What I AM fearful of is Congress finding reasons not to CALL one. And the easiest excuse for them not to do so is to declare that there are not 34 state applications that can be aggregated together to reach the Article V threshold of 34 states on the basis of similar or identical subject matter.
Here's an historical list of Article V petitions from the states, for the calling of a COS by subject matter, in historical order. As to subject matter, these petitions are all over the lot. I haven't been through the entire list; but suspect there are not 34 petitions sufficiently "alike" as to subject matter to be recognized by Congress as "aggregatable" for the purpose of establishing the 34-state threshold without which Congress will not issue a CALL.
Even though Article V is silent about the details of the qualification criteria of state applications, there is ample historical and legal precedent WRT the aggregation rule. It also conforms with plain common sense.
You ask, "why must applications be single topic?" A single topic can be remarkably broad in its effect. For instance, the "single topic," "Recovering and Strengthening the Tenth Amendment Powers of the Several States" would cover most if not all of Mark Levin's list of amendment desiderata in one swell foop. Each of Levin's items would be completely valid at the COS, because each is within the meaning and scope of the controlling "single topic." Each would be referred to the relevant committee for debate, to be voted on separately in that committee by a simple majority of that committee's commissioners. If passed out of committee, then each state delegation, each having one vote, yea or nay, will vote the measure. If it passes, it is eligible as a stand-alone proposed Amendment that can then be submitted for ratification.
So, a "single topic" doesn't necessarily mean only a single amendment can result. A "single topic" can result in multiple proposed Amendments, each of which would be subject to ratification separately.
If you want to call a convention just for the purpose of having one, without any structure or common purpose, you will likely end up with a three-ring circus that produces nothing. But Congress would likely never CALL such a convention. We need to be realistic about our prospects, which, as a practical matter, means never letting Congress use the excuse that the 34-state threshold has not been met. If there were 34 state applications using more or less identical language, Congress MUST aggregate them, and therefore could not find any constitutional or legal pretext to refuse to CALL the Article V COS.
The best idea I heard today was from the link that Hostage gave in his last to me. I do not have the name of the person who proposed this, but he said that what was needed is a "pre-convention of the States" to flesh out the issues, define the mission, and try to get everybody on the same page. Indeed, the ALEC Conference which developed proposed COS rules was actually a kind of "pre-convention convention" already. What ALEC did (so brilliantly, IMHO) with the rules should be the model of another "pre-convention convention," convened to flesh out the question, "What will be the subject matter of the COS?" and to articulate the state applications language in as uniform language as possible.
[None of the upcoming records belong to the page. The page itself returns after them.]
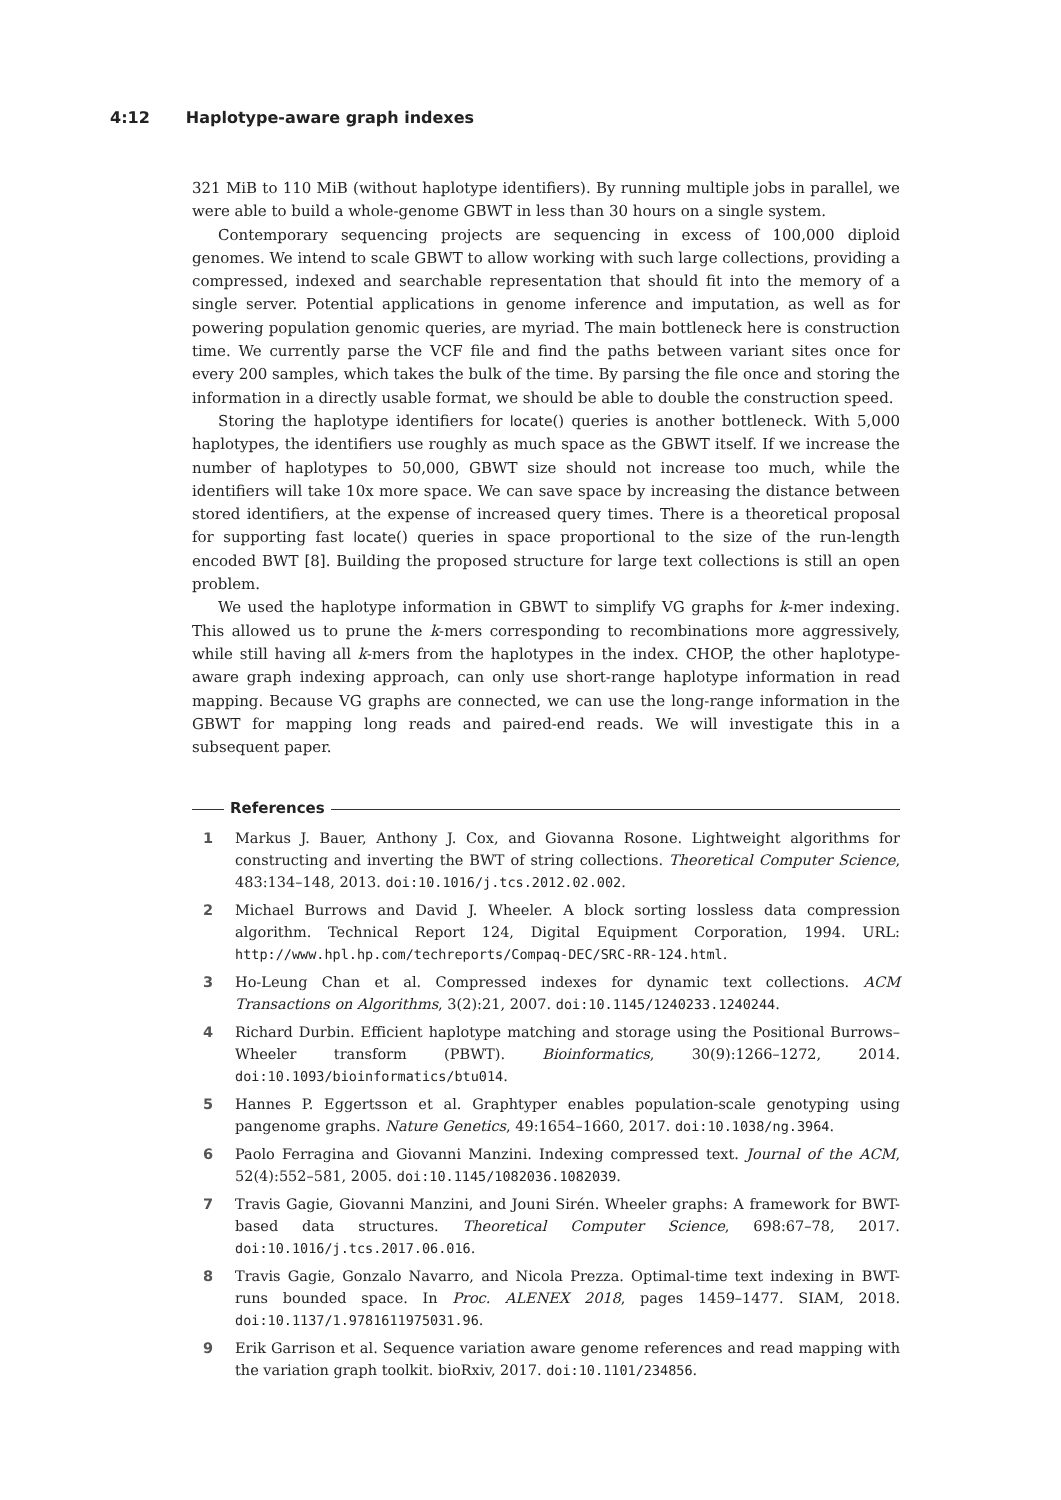4:12 Haplotype-aware graph indexes
321 MiB to 110 MiB (without haplotype identifiers). By running multiple jobs in parallel, we were able to build a whole-genome GBWT in less than 30 hours on a single system.
Contemporary sequencing projects are sequencing in excess of 100,000 diploid genomes. We intend to scale GBWT to allow working with such large collections, providing a compressed, indexed and searchable representation that should fit into the memory of a single server. Potential applications in genome inference and imputation, as well as for powering population genomic queries, are myriad. The main bottleneck here is construction time. We currently parse the VCF file and find the paths between variant sites once for every 200 samples, which takes the bulk of the time. By parsing the file once and storing the information in a directly usable format, we should be able to double the construction speed.
Storing the haplotype identifiers for locate() queries is another bottleneck. With 5,000 haplotypes, the identifiers use roughly as much space as the GBWT itself. If we increase the number of haplotypes to 50,000, GBWT size should not increase too much, while the identifiers will take 10x more space. We can save space by increasing the distance between stored identifiers, at the expense of increased query times. There is a theoretical proposal for supporting fast locate() queries in space proportional to the size of the run-length encoded BWT [8]. Building the proposed structure for large text collections is still an open problem.
We used the haplotype information in GBWT to simplify VG graphs for k-mer indexing. This allowed us to prune the k-mers corresponding to recombinations more aggressively, while still having all k-mers from the haplotypes in the index. CHOP, the other haplotype-aware graph indexing approach, can only use short-range haplotype information in read mapping. Because VG graphs are connected, we can use the long-range information in the GBWT for mapping long reads and paired-end reads. We will investigate this in a subsequent paper.
References
1 Markus J. Bauer, Anthony J. Cox, and Giovanna Rosone. Lightweight algorithms for constructing and inverting the BWT of string collections. Theoretical Computer Science, 483:134–148, 2013. doi:10.1016/j.tcs.2012.02.002.
2 Michael Burrows and David J. Wheeler. A block sorting lossless data compression algorithm. Technical Report 124, Digital Equipment Corporation, 1994. URL: http://www.hpl.hp.com/techreports/Compaq-DEC/SRC-RR-124.html.
3 Ho-Leung Chan et al. Compressed indexes for dynamic text collections. ACM Transactions on Algorithms, 3(2):21, 2007. doi:10.1145/1240233.1240244.
4 Richard Durbin. Efficient haplotype matching and storage using the Positional Burrows–Wheeler transform (PBWT). Bioinformatics, 30(9):1266–1272, 2014. doi:10.1093/bioinformatics/btu014.
5 Hannes P. Eggertsson et al. Graphtyper enables population-scale genotyping using pangenome graphs. Nature Genetics, 49:1654–1660, 2017. doi:10.1038/ng.3964.
6 Paolo Ferragina and Giovanni Manzini. Indexing compressed text. Journal of the ACM, 52(4):552–581, 2005. doi:10.1145/1082036.1082039.
7 Travis Gagie, Giovanni Manzini, and Jouni Sirén. Wheeler graphs: A framework for BWT-based data structures. Theoretical Computer Science, 698:67–78, 2017. doi:10.1016/j.tcs.2017.06.016.
8 Travis Gagie, Gonzalo Navarro, and Nicola Prezza. Optimal-time text indexing in BWT-runs bounded space. In Proc. ALENEX 2018, pages 1459–1477. SIAM, 2018. doi:10.1137/1.9781611975031.96.
9 Erik Garrison et al. Sequence variation aware genome references and read mapping with the variation graph toolkit. bioRxiv, 2017. doi:10.1101/234856.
Then, I do believe, we will have our best chance to convene an Article V COS.
Just some thoughts, FWTW.
Thanks so much for writing, Jacquerie!
The second thing is that there are now 4 states applying for a convention to address Mark Levin's and ALEC's concerns. Georgia was the first to apply, and the other three states have copied Georgia's language. Research Georgia's language to see how the states are framing their applications.
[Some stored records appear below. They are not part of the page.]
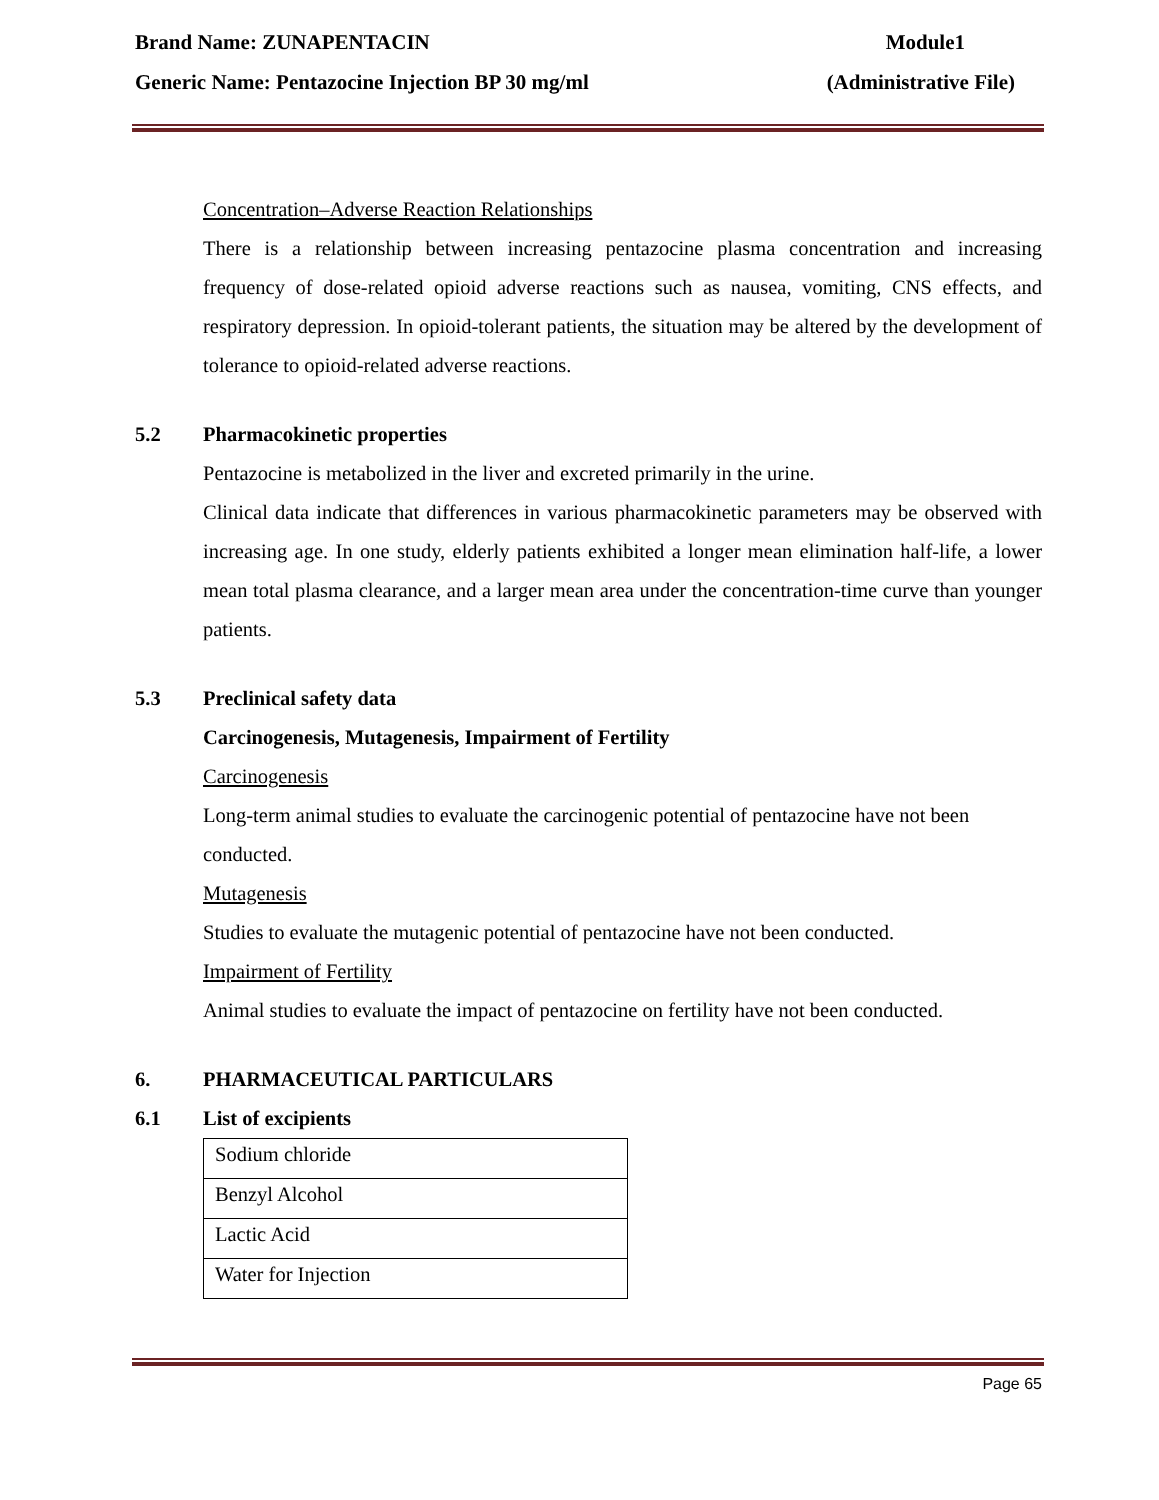Brand Name: ZUNAPENTACIN Module1
Generic Name: Pentazocine Injection BP 30 mg/ml (Administrative File)
Concentration–Adverse Reaction Relationships
There is a relationship between increasing pentazocine plasma concentration and increasing frequency of dose-related opioid adverse reactions such as nausea, vomiting, CNS effects, and respiratory depression. In opioid-tolerant patients, the situation may be altered by the development of tolerance to opioid-related adverse reactions.
5.2 Pharmacokinetic properties
Pentazocine is metabolized in the liver and excreted primarily in the urine.
Clinical data indicate that differences in various pharmacokinetic parameters may be observed with increasing age. In one study, elderly patients exhibited a longer mean elimination half-life, a lower mean total plasma clearance, and a larger mean area under the concentration-time curve than younger patients.
5.3 Preclinical safety data
Carcinogenesis, Mutagenesis, Impairment of Fertility
Carcinogenesis
Long-term animal studies to evaluate the carcinogenic potential of pentazocine have not been conducted.
Mutagenesis
Studies to evaluate the mutagenic potential of pentazocine have not been conducted.
Impairment of Fertility
Animal studies to evaluate the impact of pentazocine on fertility have not been conducted.
6. PHARMACEUTICAL PARTICULARS
6.1 List of excipients
| Sodium chloride |
| Benzyl Alcohol |
| Lactic Acid |
| Water for Injection |
Page 65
The third thing is that the ALEC-sponsored pre-conventions are doing precisely what you wish with respect to agreeing on application language and internal rules of procedure. This is to occupy legal ground before Congress can claim it and try to impose its own rules.
Everybody in the ALEC effort is doing his part to set up the precedents that will apply not only for the first convention, but for all subsequent conventions. It's a way of finessing Congress, the political parties and the Beltway power brokers. This effort is cautious and careful in defining the legal playing field.
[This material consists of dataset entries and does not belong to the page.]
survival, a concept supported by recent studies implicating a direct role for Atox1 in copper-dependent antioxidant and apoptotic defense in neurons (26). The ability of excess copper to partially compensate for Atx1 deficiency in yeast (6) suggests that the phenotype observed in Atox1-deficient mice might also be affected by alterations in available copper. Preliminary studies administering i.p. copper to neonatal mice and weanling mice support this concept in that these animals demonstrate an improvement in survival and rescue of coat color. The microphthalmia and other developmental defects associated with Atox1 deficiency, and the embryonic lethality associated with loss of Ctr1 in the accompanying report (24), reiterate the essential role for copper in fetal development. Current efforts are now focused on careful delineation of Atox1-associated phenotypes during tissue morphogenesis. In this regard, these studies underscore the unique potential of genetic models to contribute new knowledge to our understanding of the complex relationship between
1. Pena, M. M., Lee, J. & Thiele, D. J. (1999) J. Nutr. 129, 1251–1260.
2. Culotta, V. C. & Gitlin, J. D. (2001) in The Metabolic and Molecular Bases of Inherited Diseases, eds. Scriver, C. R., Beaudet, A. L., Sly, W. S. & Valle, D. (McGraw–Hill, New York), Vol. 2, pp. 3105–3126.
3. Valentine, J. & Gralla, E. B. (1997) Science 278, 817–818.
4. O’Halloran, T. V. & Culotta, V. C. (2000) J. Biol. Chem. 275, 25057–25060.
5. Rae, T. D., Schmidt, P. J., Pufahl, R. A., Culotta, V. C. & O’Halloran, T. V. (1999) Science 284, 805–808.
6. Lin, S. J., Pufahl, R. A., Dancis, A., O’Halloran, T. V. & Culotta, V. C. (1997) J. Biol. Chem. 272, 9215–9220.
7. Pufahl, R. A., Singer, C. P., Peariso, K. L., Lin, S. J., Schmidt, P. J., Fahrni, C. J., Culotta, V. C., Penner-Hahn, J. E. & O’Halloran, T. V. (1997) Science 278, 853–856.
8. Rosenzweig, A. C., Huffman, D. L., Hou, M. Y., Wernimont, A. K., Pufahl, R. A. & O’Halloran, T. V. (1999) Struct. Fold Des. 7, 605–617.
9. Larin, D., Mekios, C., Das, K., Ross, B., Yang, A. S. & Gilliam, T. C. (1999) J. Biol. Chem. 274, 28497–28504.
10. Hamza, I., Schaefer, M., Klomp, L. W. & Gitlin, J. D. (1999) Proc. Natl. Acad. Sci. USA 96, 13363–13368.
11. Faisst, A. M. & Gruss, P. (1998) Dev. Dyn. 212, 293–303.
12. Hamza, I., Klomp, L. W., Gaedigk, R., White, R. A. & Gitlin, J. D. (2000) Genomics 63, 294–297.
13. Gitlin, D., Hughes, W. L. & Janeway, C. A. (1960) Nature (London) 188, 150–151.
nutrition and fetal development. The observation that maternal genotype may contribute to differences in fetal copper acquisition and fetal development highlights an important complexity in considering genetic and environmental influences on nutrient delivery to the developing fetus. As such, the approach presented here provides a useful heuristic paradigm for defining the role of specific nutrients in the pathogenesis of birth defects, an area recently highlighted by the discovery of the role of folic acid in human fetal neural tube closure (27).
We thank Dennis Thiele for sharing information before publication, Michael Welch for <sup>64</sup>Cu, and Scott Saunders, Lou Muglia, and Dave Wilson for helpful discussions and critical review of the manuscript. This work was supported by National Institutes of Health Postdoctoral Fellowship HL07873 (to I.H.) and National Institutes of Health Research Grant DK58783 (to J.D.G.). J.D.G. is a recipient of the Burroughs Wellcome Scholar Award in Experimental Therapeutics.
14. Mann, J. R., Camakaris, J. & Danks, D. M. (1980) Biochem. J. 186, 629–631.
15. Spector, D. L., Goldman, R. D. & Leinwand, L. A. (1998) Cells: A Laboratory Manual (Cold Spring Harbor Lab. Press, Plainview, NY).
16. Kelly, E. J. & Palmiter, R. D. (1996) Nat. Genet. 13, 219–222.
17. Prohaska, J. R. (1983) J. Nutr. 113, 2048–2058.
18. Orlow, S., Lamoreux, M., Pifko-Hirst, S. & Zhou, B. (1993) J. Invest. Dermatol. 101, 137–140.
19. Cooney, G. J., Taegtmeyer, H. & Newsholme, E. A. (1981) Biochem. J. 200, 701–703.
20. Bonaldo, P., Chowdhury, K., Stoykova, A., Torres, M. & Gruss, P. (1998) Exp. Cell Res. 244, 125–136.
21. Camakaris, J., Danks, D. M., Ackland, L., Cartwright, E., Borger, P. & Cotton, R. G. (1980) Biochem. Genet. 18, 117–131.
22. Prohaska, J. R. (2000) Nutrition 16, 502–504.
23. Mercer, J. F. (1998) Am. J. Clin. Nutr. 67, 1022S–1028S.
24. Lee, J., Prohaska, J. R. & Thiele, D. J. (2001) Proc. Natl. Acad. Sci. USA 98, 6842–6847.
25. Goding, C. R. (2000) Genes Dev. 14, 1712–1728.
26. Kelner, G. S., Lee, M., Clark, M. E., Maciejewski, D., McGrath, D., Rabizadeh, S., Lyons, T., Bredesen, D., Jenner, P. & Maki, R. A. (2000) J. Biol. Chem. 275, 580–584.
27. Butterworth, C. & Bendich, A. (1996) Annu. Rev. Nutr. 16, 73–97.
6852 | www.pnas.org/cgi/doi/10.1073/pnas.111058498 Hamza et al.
Delegates will be strictly controlled by state commissions. If a majority can't be found to agree on one or more amendments to send home, the convention will adjourn. No problem, right? But with our country headed into the arms of a police state, I doubt that would happen.
Avoid static analysis. What is all-important is the change in national attitudes a convention will bring about. The mindset of the nation will change, knowing that a regular convention of the sovereign states on behalf of the people exists to look over the shoulders of the Uniparty. Knowing that a periodic convention will be held will lift the morale of the American people, as well as serve as a warning to all statists in DC.
If Article V truly represents a societal right of the nation, (it does) there should be no reluctance to conduct annual conventions.
The American people will not sell themselves into slavery.